My thought on how to build this is with 3 individual cabinets stacked on one another. Each cabinet offset (front to back) enough to time align the drivers, and just wide enough to house their respective drivers. My mental picture is the woofer enclosure would be about 6-1/4" wide by 26" high, the mid enclosure would be about 5" wide by about 16" high, and the tweeter section about 2-1/4" wide by 6" high.

As you can see by the graph I posted in the center channel post linked above, things look relatively smooth above about 400hz with absolutely no compensation. 

Should I increase the width of any of my baffles? 

I tried to use EDGE Baffle Designer but it showed fairly substantial boosts no matter how small I made the baffle.

I seem to have gotten lucky with the non-design of my center channel (my concept was to reduce midrange smear by packing the mids and tweeters as close together as I could, and placing the other drivers wherever looked good). But I am trying to be more precise in this design. One of my goals is to maintain the lowest xover parts count possible.

Paul


----------



## BoomieMCT (Dec 11, 2006)

aceinc said:


> I tried to use EDGE Baffle Designer but it showed fairly substantial boosts no matter how small I made the baffle.
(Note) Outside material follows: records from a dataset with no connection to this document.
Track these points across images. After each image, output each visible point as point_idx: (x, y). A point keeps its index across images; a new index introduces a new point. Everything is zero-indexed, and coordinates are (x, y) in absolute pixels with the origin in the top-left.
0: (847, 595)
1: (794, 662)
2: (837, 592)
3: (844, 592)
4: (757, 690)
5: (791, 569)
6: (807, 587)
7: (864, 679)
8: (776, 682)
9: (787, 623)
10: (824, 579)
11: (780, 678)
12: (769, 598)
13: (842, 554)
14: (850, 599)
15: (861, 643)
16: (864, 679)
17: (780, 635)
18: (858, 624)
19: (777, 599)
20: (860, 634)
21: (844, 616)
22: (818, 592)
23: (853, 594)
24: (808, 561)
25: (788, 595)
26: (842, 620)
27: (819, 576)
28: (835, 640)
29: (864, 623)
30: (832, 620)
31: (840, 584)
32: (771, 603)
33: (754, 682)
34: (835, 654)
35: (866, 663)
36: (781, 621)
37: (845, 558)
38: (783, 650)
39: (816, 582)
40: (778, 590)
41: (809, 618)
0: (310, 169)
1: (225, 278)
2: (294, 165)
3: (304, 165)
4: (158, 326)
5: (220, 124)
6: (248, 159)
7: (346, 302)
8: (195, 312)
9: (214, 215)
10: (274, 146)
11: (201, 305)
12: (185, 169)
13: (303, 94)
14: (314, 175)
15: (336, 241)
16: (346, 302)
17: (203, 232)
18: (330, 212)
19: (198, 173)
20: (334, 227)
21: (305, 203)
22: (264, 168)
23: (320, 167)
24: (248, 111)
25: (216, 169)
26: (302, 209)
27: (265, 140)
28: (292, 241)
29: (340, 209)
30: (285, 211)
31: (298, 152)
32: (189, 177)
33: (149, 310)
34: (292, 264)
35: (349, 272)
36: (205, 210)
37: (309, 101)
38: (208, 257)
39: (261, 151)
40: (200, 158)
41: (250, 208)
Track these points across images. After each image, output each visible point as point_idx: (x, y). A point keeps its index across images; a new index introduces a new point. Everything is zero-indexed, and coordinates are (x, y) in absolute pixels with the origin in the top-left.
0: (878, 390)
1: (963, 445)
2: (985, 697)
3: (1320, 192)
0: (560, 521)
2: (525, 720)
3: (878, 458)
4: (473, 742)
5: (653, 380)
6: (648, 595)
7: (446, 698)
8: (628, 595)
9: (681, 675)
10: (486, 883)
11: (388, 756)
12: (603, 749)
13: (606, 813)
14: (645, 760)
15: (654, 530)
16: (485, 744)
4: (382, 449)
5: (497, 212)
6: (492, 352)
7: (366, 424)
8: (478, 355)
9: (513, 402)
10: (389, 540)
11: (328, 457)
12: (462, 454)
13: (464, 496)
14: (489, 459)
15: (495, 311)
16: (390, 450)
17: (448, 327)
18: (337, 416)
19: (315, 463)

The smaller the baffle the more you will have baffle step diffraction. Honestly, depending on the placement of your speakers, you'll have to deal with BSD no matter how wide you make your speakers. The extra width just moves down the frequency that BSD happens at. 

I found this article to be useful in trying to understand this.


----------



## planet10 (May 27, 2007)

BoomieMCT said:


> The smaller the baffle the more you will have baffle step diffraction.


More accurately... the narrower the baffle the higher in frequency the baffle step takes effect.

Here is the start of a more comprehensive set of bafflestep articles (includes a link to John's mentioned above)

http://www.t-linespeakers.org/tech/bafflestep/intro-bds.html

dave


----------